REQUIRED WORK: Find every line containing the word "median" in the records below; report only how many there are.

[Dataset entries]
■ ■ ■ ■ ■ ■ ■

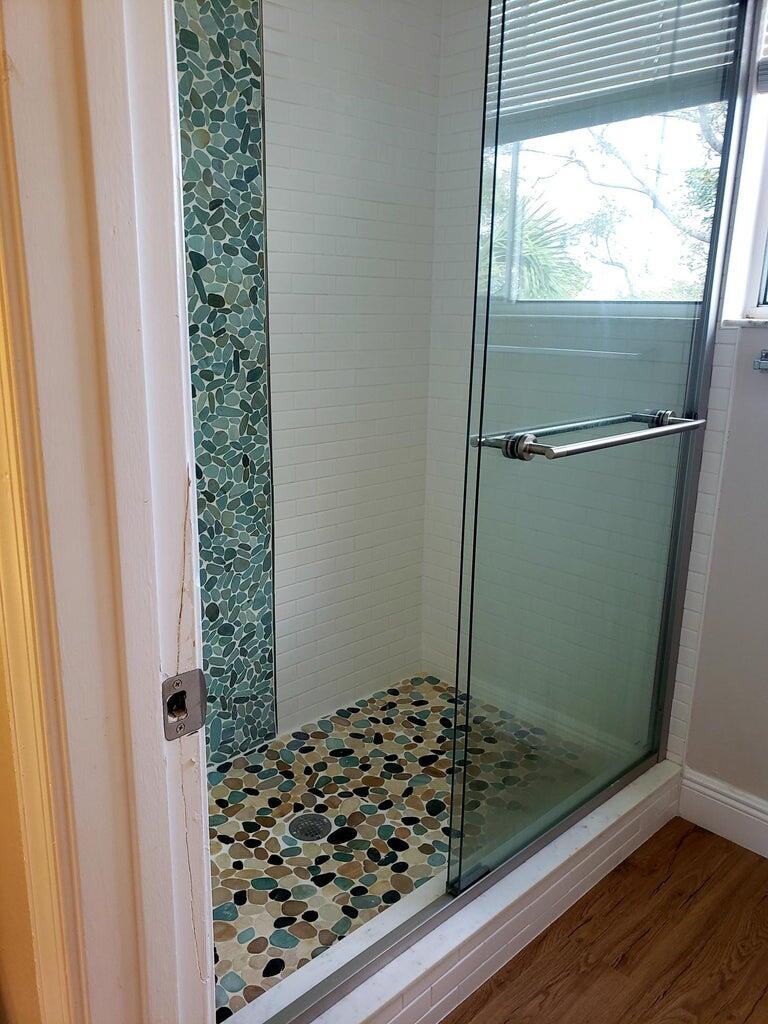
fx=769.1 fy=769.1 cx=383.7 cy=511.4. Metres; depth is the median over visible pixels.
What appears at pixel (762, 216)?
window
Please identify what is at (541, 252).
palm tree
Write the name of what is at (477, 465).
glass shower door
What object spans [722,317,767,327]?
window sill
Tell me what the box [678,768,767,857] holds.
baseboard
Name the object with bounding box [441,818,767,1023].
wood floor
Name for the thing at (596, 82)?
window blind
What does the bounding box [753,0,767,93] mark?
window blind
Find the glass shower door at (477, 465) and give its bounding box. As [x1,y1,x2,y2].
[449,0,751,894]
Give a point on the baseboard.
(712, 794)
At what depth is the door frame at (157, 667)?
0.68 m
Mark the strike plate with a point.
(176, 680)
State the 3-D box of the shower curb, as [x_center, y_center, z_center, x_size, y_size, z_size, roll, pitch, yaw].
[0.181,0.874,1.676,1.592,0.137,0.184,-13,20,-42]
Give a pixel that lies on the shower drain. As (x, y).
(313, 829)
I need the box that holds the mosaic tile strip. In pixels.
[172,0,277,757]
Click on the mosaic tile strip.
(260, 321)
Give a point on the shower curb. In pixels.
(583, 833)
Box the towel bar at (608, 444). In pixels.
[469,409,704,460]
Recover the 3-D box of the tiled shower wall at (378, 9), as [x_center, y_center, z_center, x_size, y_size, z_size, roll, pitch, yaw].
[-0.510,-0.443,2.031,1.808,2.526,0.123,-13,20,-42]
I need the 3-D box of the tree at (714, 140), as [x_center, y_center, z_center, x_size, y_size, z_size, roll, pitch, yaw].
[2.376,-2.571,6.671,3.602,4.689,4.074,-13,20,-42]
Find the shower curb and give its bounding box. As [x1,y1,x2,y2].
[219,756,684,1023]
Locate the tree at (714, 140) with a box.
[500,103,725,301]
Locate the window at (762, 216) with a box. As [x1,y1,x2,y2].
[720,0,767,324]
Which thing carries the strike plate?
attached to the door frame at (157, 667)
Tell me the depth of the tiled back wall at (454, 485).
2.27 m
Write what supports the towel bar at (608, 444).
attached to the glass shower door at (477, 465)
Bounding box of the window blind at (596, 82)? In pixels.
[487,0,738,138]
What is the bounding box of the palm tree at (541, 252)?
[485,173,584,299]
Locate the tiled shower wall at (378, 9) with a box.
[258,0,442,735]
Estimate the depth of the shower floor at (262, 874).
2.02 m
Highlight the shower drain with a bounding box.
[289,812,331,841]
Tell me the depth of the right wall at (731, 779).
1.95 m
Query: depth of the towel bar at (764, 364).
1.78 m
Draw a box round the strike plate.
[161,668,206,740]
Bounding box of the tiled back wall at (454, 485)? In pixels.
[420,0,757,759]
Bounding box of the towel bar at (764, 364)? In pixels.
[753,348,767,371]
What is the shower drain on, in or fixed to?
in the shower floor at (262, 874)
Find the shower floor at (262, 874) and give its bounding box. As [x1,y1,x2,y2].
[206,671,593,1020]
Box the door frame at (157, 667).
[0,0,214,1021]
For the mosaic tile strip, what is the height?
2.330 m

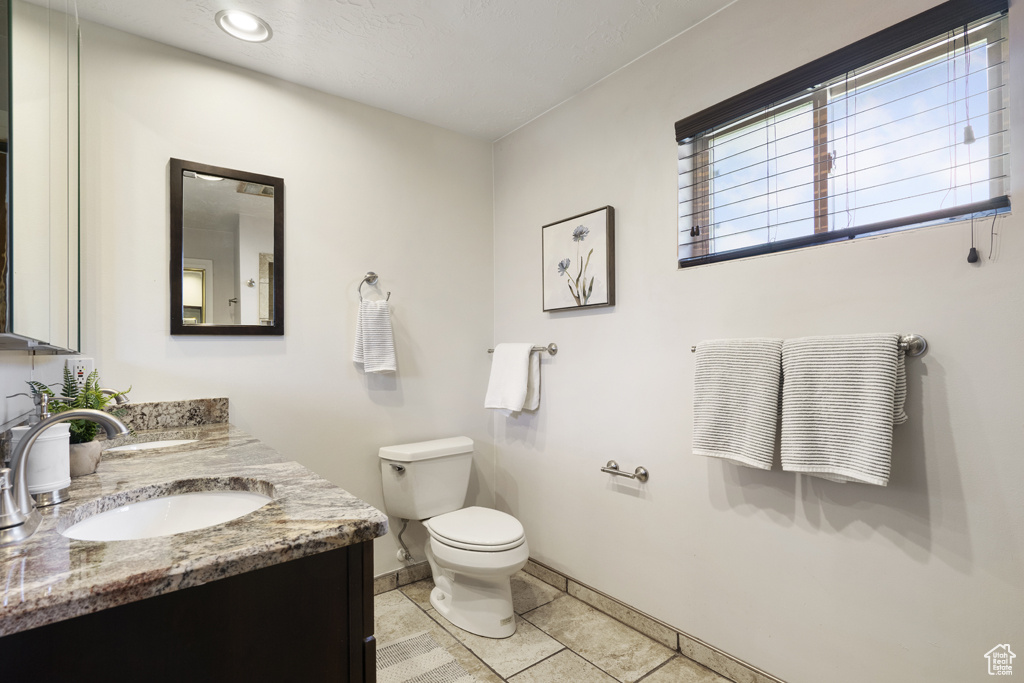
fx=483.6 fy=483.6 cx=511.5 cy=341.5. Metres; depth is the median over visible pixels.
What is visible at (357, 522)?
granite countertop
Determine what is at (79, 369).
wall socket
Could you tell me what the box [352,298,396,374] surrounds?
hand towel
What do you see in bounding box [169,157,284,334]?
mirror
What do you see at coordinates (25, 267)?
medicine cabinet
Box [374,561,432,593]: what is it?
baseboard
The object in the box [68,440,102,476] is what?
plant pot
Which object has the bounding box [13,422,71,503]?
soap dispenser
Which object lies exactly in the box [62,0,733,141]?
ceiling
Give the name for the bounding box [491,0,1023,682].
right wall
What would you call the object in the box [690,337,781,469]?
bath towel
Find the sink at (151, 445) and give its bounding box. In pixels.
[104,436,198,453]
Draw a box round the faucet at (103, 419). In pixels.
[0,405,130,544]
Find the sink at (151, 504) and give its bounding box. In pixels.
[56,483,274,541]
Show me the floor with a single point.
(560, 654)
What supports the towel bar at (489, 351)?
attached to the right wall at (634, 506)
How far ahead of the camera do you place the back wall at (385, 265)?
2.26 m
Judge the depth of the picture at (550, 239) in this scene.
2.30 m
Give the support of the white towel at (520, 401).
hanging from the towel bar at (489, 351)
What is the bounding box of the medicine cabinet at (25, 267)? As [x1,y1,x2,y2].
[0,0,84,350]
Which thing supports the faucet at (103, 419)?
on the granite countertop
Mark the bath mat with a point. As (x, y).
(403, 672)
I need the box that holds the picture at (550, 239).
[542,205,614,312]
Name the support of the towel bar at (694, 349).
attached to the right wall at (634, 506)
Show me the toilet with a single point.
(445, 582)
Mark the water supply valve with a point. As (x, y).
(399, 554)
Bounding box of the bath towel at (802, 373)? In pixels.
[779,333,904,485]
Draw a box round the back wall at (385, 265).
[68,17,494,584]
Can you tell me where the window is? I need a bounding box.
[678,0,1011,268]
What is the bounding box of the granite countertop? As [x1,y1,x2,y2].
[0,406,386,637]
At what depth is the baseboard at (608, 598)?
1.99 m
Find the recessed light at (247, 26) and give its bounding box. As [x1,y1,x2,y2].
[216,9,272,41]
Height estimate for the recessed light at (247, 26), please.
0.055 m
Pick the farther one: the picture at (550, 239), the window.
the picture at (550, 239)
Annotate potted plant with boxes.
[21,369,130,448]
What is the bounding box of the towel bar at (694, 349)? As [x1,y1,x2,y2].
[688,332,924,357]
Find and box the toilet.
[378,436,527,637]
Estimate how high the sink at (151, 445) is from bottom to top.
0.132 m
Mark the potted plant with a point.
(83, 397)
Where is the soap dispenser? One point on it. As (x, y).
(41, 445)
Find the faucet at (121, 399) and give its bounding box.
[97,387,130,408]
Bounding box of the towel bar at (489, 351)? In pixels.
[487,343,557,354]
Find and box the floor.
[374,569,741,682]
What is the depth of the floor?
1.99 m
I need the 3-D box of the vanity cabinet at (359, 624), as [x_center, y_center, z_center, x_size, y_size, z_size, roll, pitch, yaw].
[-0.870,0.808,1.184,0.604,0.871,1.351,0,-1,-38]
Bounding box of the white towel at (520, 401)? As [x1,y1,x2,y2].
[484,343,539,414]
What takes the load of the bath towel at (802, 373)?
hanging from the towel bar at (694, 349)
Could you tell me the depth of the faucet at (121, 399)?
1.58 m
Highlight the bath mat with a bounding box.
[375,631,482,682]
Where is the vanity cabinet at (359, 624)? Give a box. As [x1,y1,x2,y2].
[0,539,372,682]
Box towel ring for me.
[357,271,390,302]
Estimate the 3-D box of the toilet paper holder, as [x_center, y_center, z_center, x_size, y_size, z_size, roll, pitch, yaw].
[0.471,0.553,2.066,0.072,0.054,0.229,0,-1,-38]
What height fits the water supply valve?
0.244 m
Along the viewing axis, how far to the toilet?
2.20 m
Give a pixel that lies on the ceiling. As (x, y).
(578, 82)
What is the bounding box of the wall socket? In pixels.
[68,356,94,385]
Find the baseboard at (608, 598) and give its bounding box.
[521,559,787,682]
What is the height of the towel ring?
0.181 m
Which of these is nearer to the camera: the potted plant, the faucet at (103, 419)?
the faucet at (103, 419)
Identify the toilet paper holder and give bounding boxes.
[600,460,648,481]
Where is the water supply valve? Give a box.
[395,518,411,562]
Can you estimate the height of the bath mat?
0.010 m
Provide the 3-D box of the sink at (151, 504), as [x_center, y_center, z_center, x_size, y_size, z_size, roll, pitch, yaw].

■ ■ ■ ■ ■ ■ ■

PROBLEM SOLUTION: 2